Like a boxer coming back from a standing eight-count to win a bout, stocks of many specialty finance companies have shaken off a bruising they received last fall and are approaching all-time highs.

Strong fourth-quarter earnings reports and solid credit quality have quelled investor worries about consumer delinquencies and created new funding opportunities for the lenders themselves.

"These stocks were beaten mercilessly in the fourth quarter," said John Heffern, a specialty finance analyst with Natwest Securities Corp, "so we were due for some kind of correction in the sector."

The rebound for specialty lenders comes nearly three months after the sector experienced a selloff that eroded as much as 25% of some companies' market value.

At the time, investors were warned that the economy was poised for a recession, and data on consumer debt loads hinted that any economic downturn could have a pronounced effect on overleveraged consumers.

So when Money Store Inc., based in Union, N.J., reported an unexpected rise in third-quarter delinquencies, many investors panicked and dumped shares of the company and other specialty lenders.

"One of the catalysts for the selloff was the Money Store's announcement that delinquencies were rising," said Michael Diana, an analyst following housing and auto-related lenders at Bear, Stearns & Co.

But the delinquency increase was "a false signal," he said. The lender did warn that the delinquency numbers reflected a changeover in computer systems more than a rapid deterioration in credit quality.

Indeed, fourth-quarter results seem to confirm that the increase was an anomaly. On Feb. 14, the company reported the percentage of home equity loans 30 days or more past due declined 61 basis points between the third and fourth quarters, to 4.86% of home equity loans serviced.

The performance was matched by other lenders as well.

"When the December quarter results came in, delinquencies were higher, but the increase was less than anticipated," Mr. Diana said. "Things weren't as bad as people expected them to be."

On the other hand, earnings were higher than investor expectations. Money Store reported an impressive 70% earnings increase for the fourth quarter, and a 56% jump for the year.

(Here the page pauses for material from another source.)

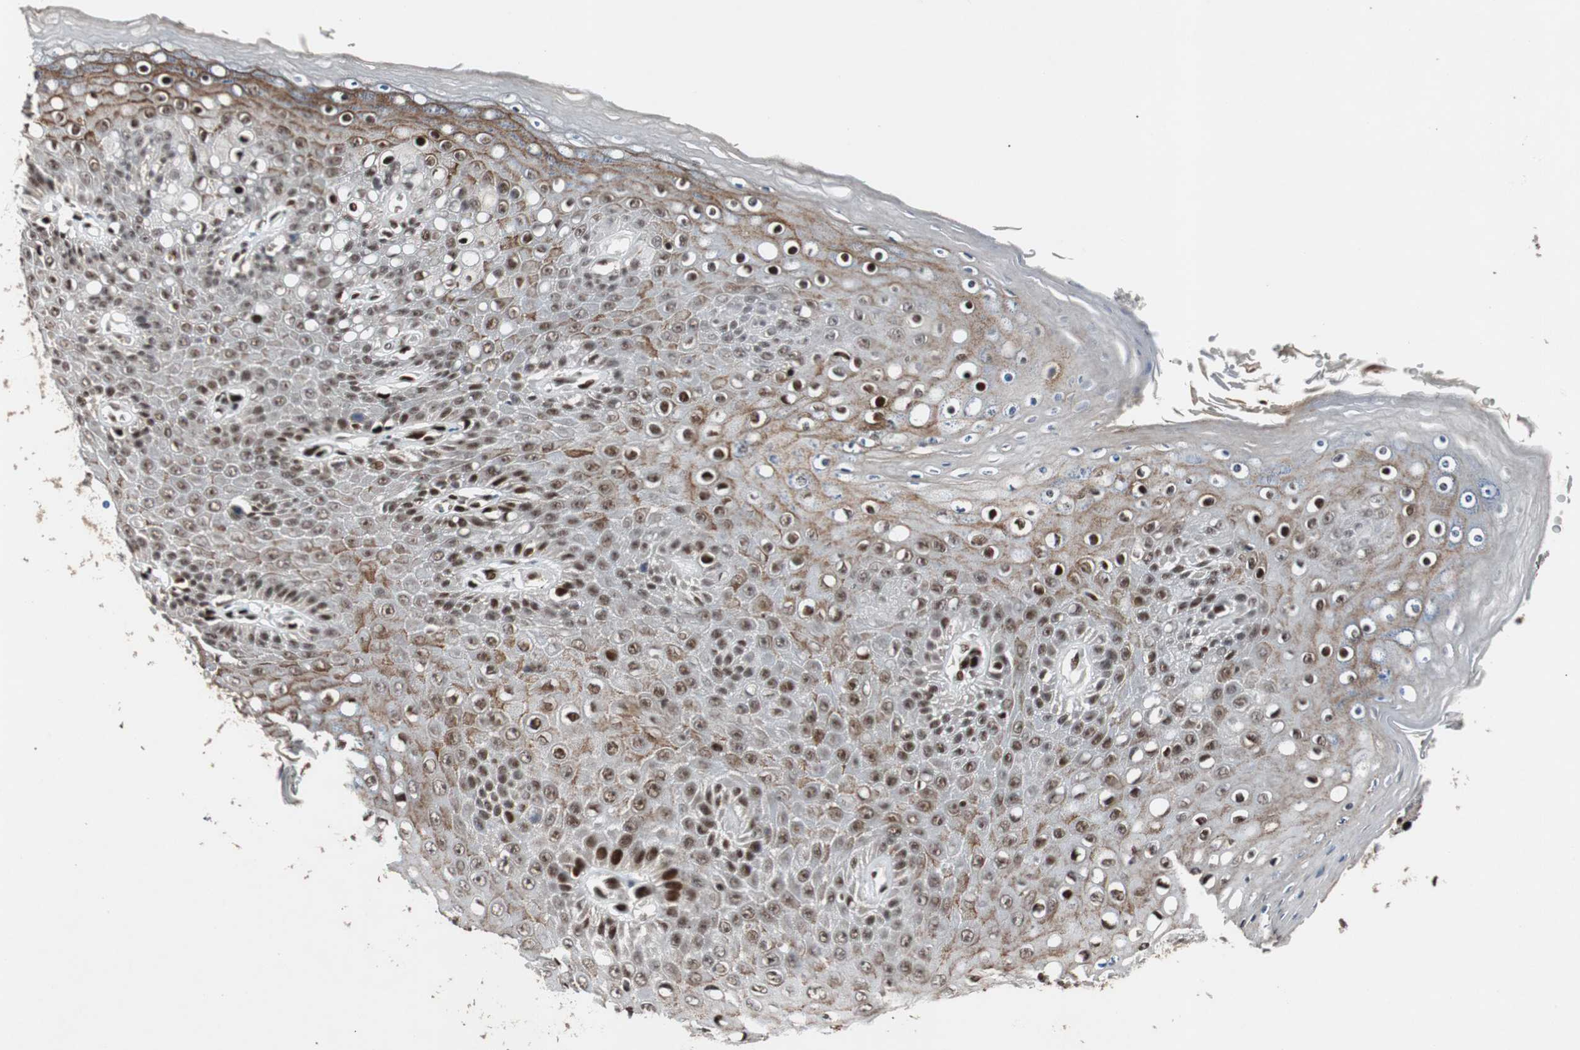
{"staining": {"intensity": "strong", "quantity": "25%-75%", "location": "nuclear"}, "tissue": "skin", "cell_type": "Epidermal cells", "image_type": "normal", "snomed": [{"axis": "morphology", "description": "Normal tissue, NOS"}, {"axis": "topography", "description": "Anal"}], "caption": "A histopathology image showing strong nuclear expression in about 25%-75% of epidermal cells in normal skin, as visualized by brown immunohistochemical staining.", "gene": "NBL1", "patient": {"sex": "female", "age": 46}}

"The December earnings reports reminded people just how much earnings momentum these companies have," the Bear Stearns analyst added.

The rebound also has benefited the new issues market. In recent months, a number of specialty lenders have taken advantage of the renewed interest to raise new equity capital.

In January, ContiFinancial Corp., a subsidiary of commodity giant Continental Grain Co., raised nearly $130 million in an initial public offering of common stock. Aames Financial Corp., a Los Angeles-based mortgage lender, raised $115 million in a February convertible, subordinated debt offering.

Money Store also said it was planning to sell six million shares in early March, including five million new shares. Existing shareholders will be bringing one million shares to the market in March. Likewise, Jayhawk Acceptance Corp., a Dallas-based indirect subprime auto lender, announced Thursday it was planning a 2.5 million share secondary offering.

"I suspect as long as the valuations remain strong compared with the fourth quarter, the growing companies will seek more capital," said Mr. Heffern.